Making a Back Pain Diagnosis: Imaging Tests X-Ray
Making a back pain diagnosis may include imaging tests to view the structures involving the spine, such as the discs, facet joints, and ligaments and joints of the spine. Following the physical exam, the doctor may order an X-Ray to measure the distance between the vertebral bones to address possible degenerative joints disease, look for scoliosis, and observe whether the lateral and vertical curvature of the spine is normal. Though the CT Scan and MRI both show more in-depth detail of the soft tissues of the spine, X-Ray tests are often good enough to give doctors the appropriate amount of information they need.
X-Rays are the oldest imaging tests used to see the interior structures of the body to check for bone fractures, alignment of the spine, and osteoarthritis. X-Ray imaging involves shooting an X-Ray beam from an X-Ray machine. The beam is emitted from one side of the patient and captures on the opposite side. Some elements and structures of the patient are more likely than others to block the penetration of the X-Ray beam, which accounts for the various degrees of light and dark that are produced on an X-Ray image. For example, the calcium in bone blocks penetration of the X-Ray beam and the image of a bone is picked up as a shadow on the X-Ray film. Usually on an X-Ray, the bones project as lighter and joint cartilage project as darker. Doctors can assess for degenerative diseases such as arthritis and degenerative disc disease by observing the space between bones in the elbow, knees, hips, and vertebral bones.
To take an X-Ray, a radiographic (X-Ray) technician will have you lie on a table while an X-Ray machine passes low-level radiation through your body to project a picture called a radiograph on a piece of film. In some clinics and chiropractic offices, the technician will ask the patient to stand for X-Ray pictures.
A plain X-Ray mostly provides information of the bones and spaces between the bones. The X-Ray will also show certain bony changes in the spine, helping doctors diagnose such diseases as ankylosing spondyloarthropathies. The X-Ray procedure is not painful. In fact, patients don't feel anything at all during the procedure, except for the possibly difficulty of having to get on the table or holding certain positions for a number of seconds or minutes. If you are fearful of the procedure or have difficulty sitting up or holding a standing position for a period of time, speak up. The technician will be able to help you about your fear of the procedures, or be able to get another tech to assist you with moving into, and holding, the proper position for the procedure.

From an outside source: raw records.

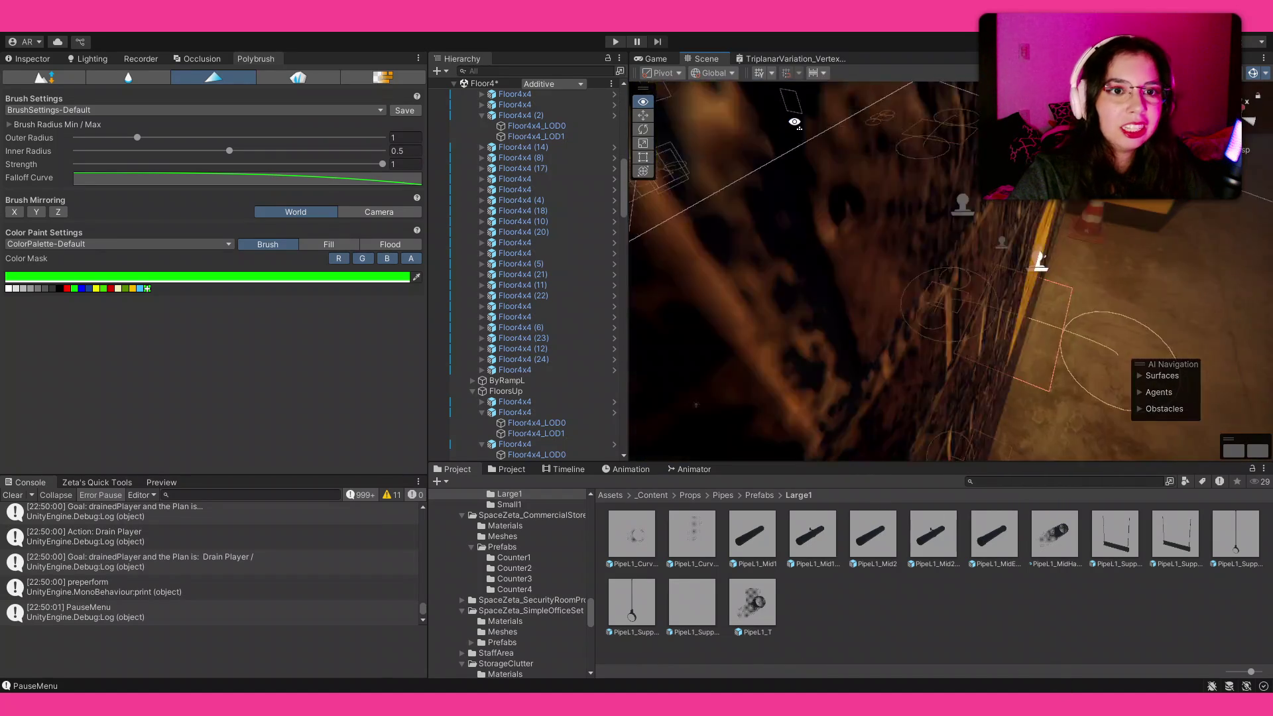
Restore the Inspector panel and fly along the crosswalk and parking lane to review the paint
mouse_move(794, 122)
left_mouse_down()
mouse_move(693, 119)
mouse_move(662, 97)
left_mouse_up()
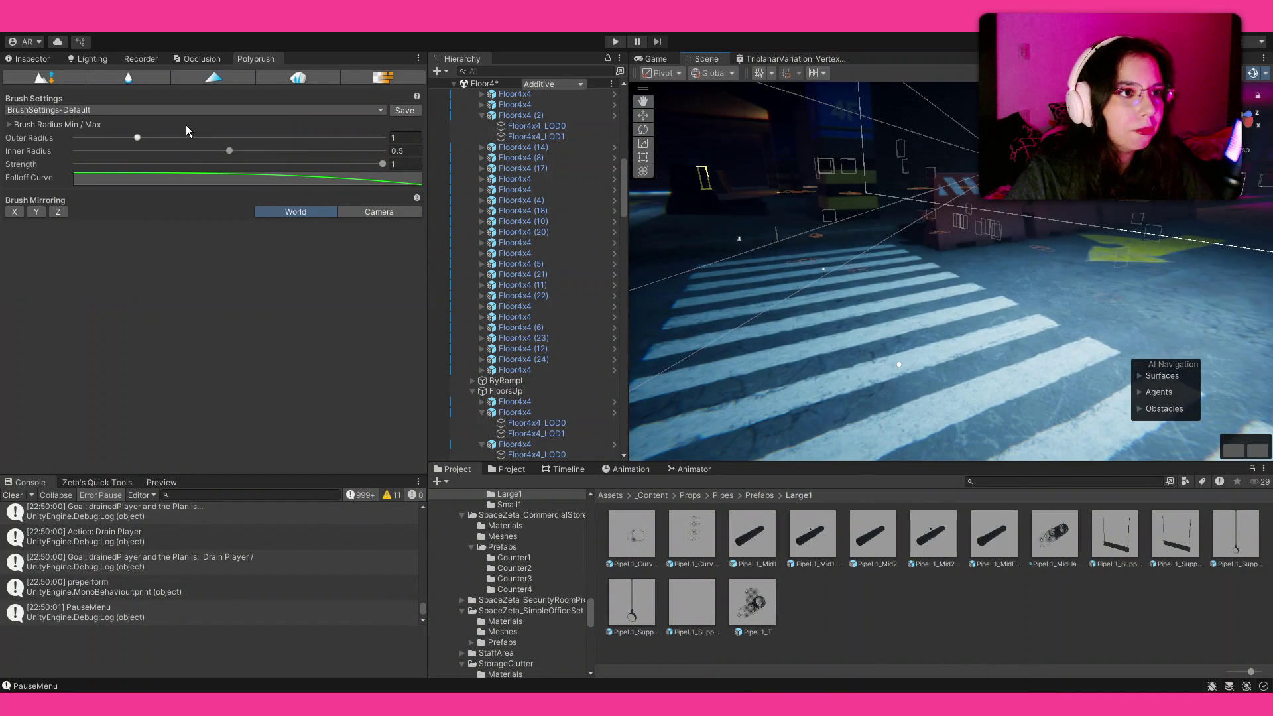
left_click(33, 59)
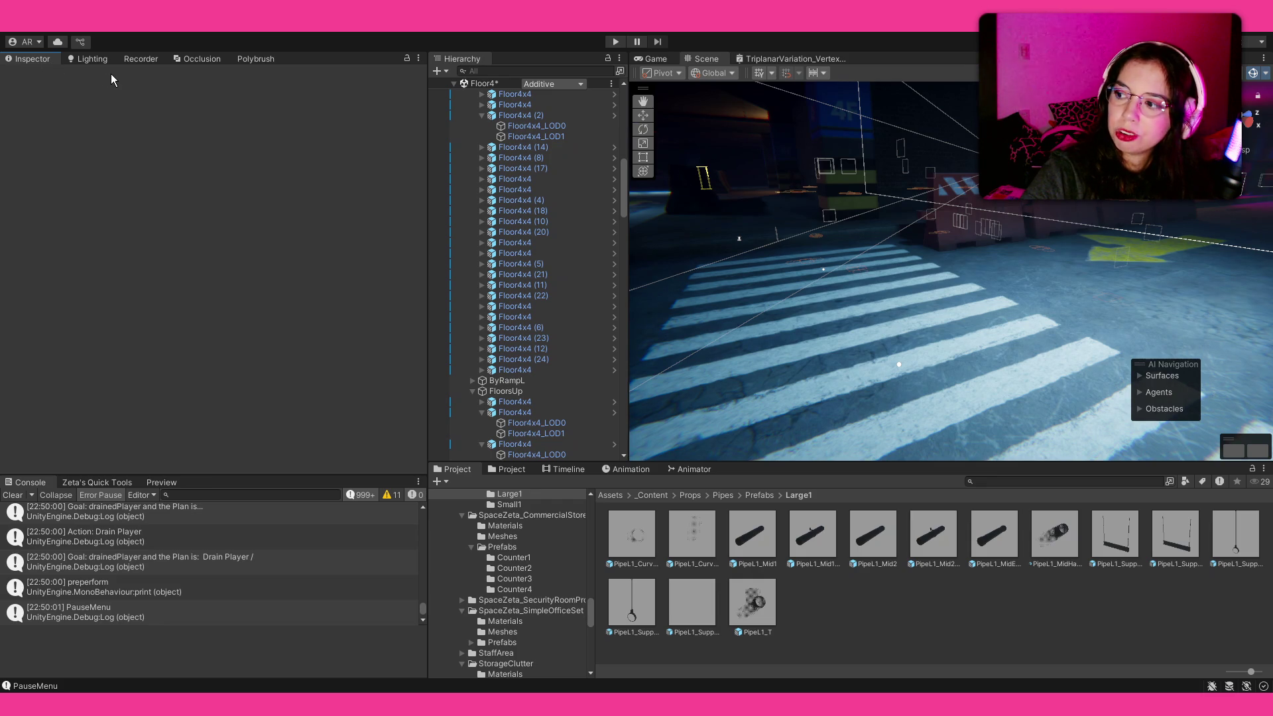
mouse_move(861, 274)
left_mouse_down()
mouse_move(841, 272)
mouse_move(846, 281)
left_mouse_up()
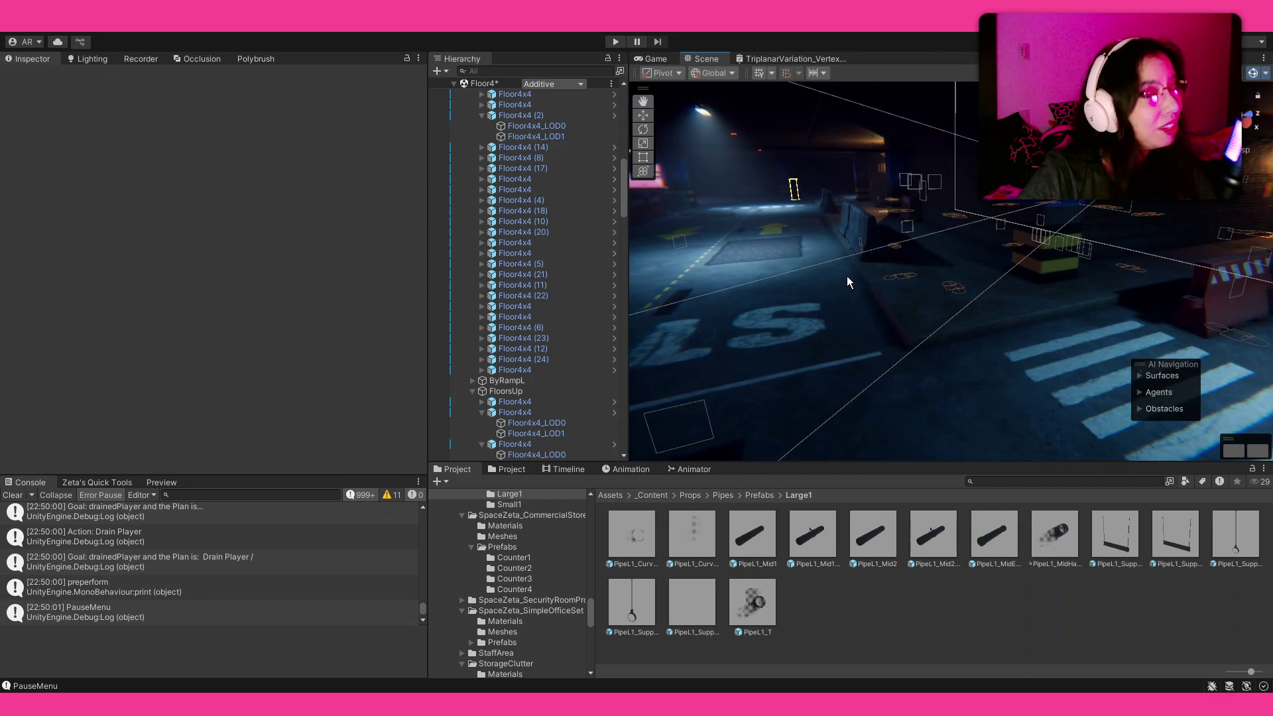
left_click_drag(814, 379, 793, 383)
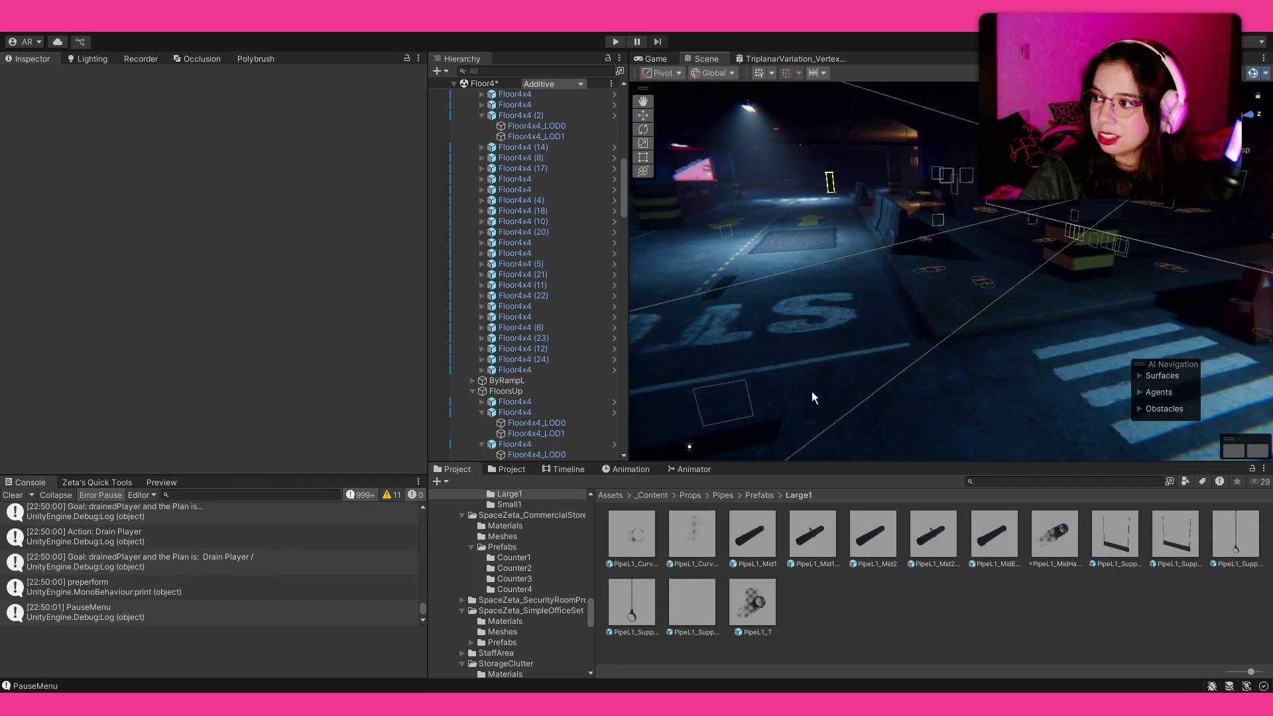
left_click_drag(811, 391, 807, 381)
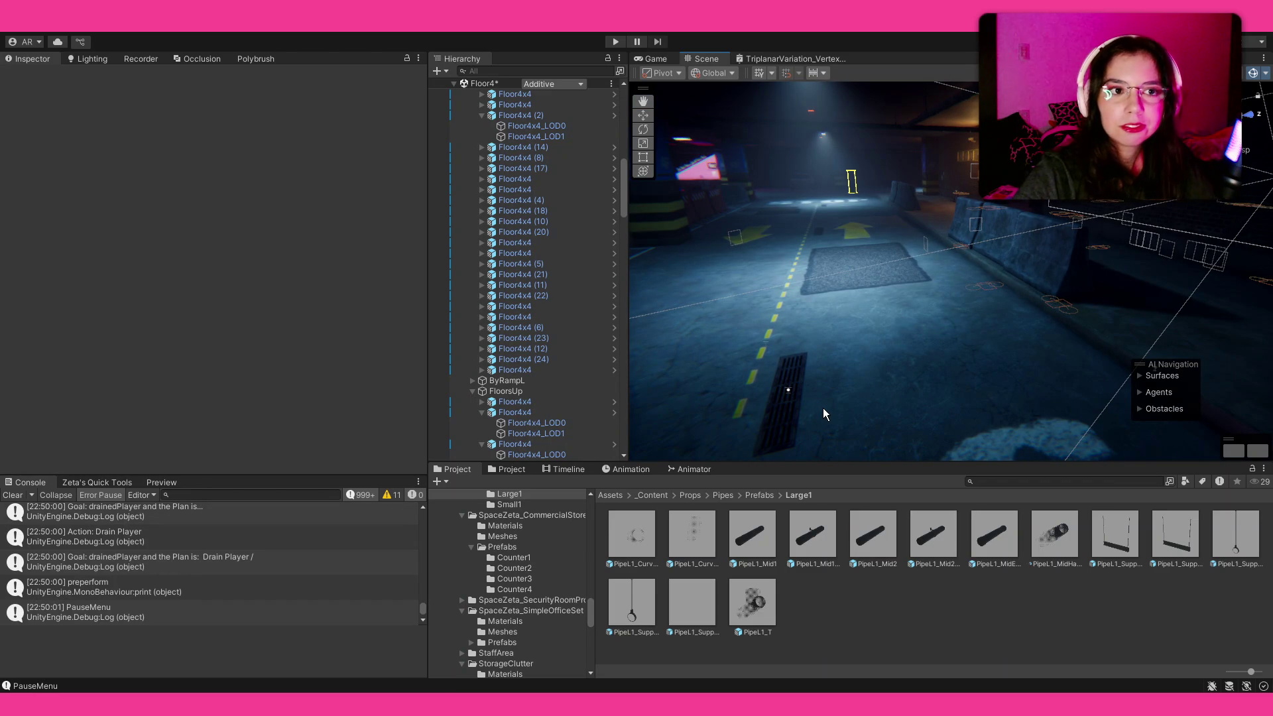
Save the Floor4 scene with Ctrl+S, then turn the view up the corridor
key("ctrl+s")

X-Ray procedures are safe, unless you are repeatedly having them, or are pregnant. If you are pregnant, or suspect that you are pregnant, you should give the medical personnel that information. Pregnant women should not have an X-Ray. It is impossible to get an X-ray of the lumbar spine without the reproductive organs absorbing radiation, potentially threatening the developing fetus.
Your doctor may order an X-Ray if the patient's medical record or something they found in the examination indicated possible musculoskeletal problems such as ankylosing spondylitis and other spondyloarthropathies, vertebral misalignment (vertical or lateral), vertebral fracture, or osteoarthritis.